En 1890, el año en que se pintó Un silencio elocuente, Sir Lawrence Alma-Tadema y su familia se alojaban en la residencia de verano de Georg Ebers en Tutzing, Baviera. La tranquila visión de un balcón de mármol blanco bajo un cielo azul claro, con vistas al azul profundo del Mediterráneo, contrasta notablemente con la realidad política y social de la Europa del káiser Guillermo. Sin embargo, fue precisamente este mundo clásico idealizado el que proporcionó una fértil inspiración al artista.
Alma-Tadema se inspiró profundamente en las novelas románticas históricas de George Ebers, un eminente egiptólogo que también descubrió y tradujo el antiguo texto médico ahora conocido como el Papiro Ebers. Sus obras contribuyeron a establecer el género e incluyen títulos como Una princesa egipcia, La novia del Nilo, Cleopatra y, sobre todo, Una pregunta.
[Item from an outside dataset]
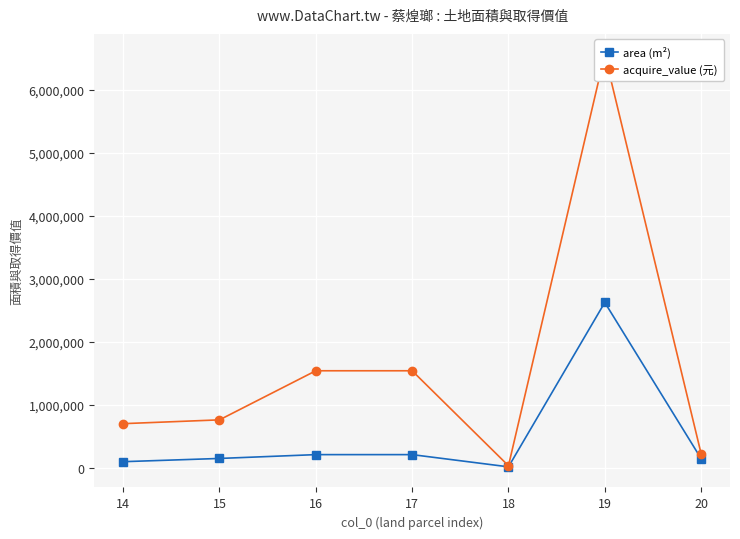

Reading left to right, extract all data points from this chart.

area (m²): 14=96743.2	15=148105.8	16=208851.9	17=208851.9	18=14918.0	19=2624074.8	20=145733.9
acquire_value (元): 14=700315.0	15=760703.0	16=1540000.0	17=1540000.0	18=31992.0	19=6560187.0	20=224687.0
Aunque es posible que los patrones de Alma-Tadema no estuvieran muy familiarizados con la literatura romántica de Ebers, admiraban profundamente la brillantez técnica del artista y su meticulosa atención al detalle. Publicada en 1882, Una pregunta fue concebida como una contrapartida literaria al mundo antiguo idealizado que Alma-Tadema representaba en sus pinturas.
Los temas del cortejo se repiten a lo largo de la obra de Alma-Tadema, y Un silencio elocuente está especialmente inspirado en otro episodio de Una pregunta. En esta obra, dos amantes se sientan en un banco de mármol entre flores vibrantes, contemplando el mar: una imagen que resume la fascinación perdurable del artista por las emociones contenidas y la belleza clásica.
P.D.: El antiguo Egipto no fue la única fuente de inspiración para Alma-Tadema. También representó escenas de la historia de Grecia y del Imperio romano. El mundo romano, en particular, inspiró una de sus pinturas más famosas: un banquete fastuoso y hedonista con un toque macabro.